▶ _Problem description_:
Retype only the stretch of lines that starts with the line containing "the searched profile." and ends with the last line of the records, both included, exactly.

▶ _Supplied records_:
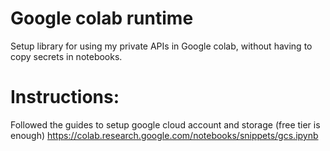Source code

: # Google colab runtime
Setup library for using my private APIs in Google colab, without having to copy secrets in notebooks.

# Instructions:
Followed the guides to setup google cloud account and storage (free tier is enough)
https://colab.research.google.com/notebooks/snippets/gcs.ipynb
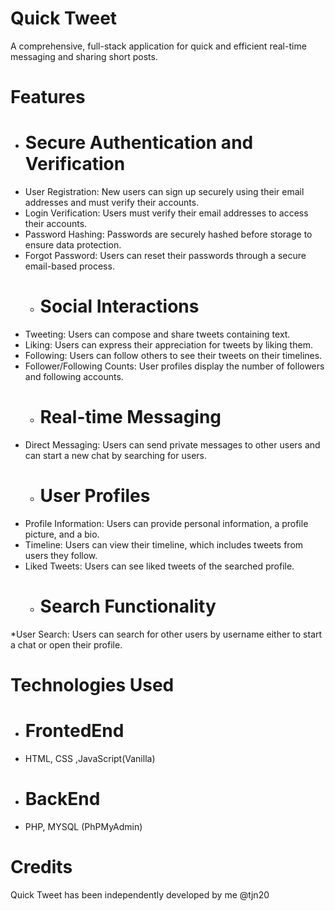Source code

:# Quick Tweet
A comprehensive, full-stack application for quick and efficient real-time messaging and sharing short posts.

# Features
  * # Secure Authentication and Verification 
* User Registration: New users can sign up securely using their email addresses and must verify their accounts.
* Login Verification: Users must verify their email addresses to access their accounts.
* Password Hashing: Passwords are securely hashed before storage to ensure data protection.
* Forgot Password: Users can reset their passwords through a secure email-based process.
  * # Social Interactions
* Tweeting: Users can compose and share tweets containing text.
* Liking: Users can express their appreciation for tweets by liking them.
* Following: Users can follow others to see their tweets on their timelines.
* Follower/Following Counts: User profiles display the number of followers and following accounts.
   * # Real-time Messaging
* Direct Messaging: Users can send private messages to other users and can start a new chat by searching for users.
   * # User Profiles
* Profile Information: Users can provide personal information, a profile picture, and a bio.
* Timeline: Users can view their timeline, which includes tweets from users they follow.
* Liked Tweets: Users can see liked tweets of the searched profile.
     * # Search Functionality
 *User Search: Users can search for other users by username either to start a chat or open their profile.
 
 # Technologies Used
 * # FrontedEnd
 * HTML, CSS ,JavaScript(Vanilla)
  * # BackEnd
 * PHP, MYSQL (PhPMyAdmin)

   
 # Credits
 Quick Tweet has been independently developed by me @tjn20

▶ _Output for this exercise_:
* Liked Tweets: Users can see liked tweets of the searched profile.
     * # Search Functionality
 *User Search: Users can search for other users by username either to start a chat or open their profile.
 
 # Technologies Used
 * # FrontedEnd
 * HTML, CSS ,JavaScript(Vanilla)
  * # BackEnd
 * PHP, MYSQL (PhPMyAdmin)

   
 # Credits
 Quick Tweet has been independently developed by me @tjn20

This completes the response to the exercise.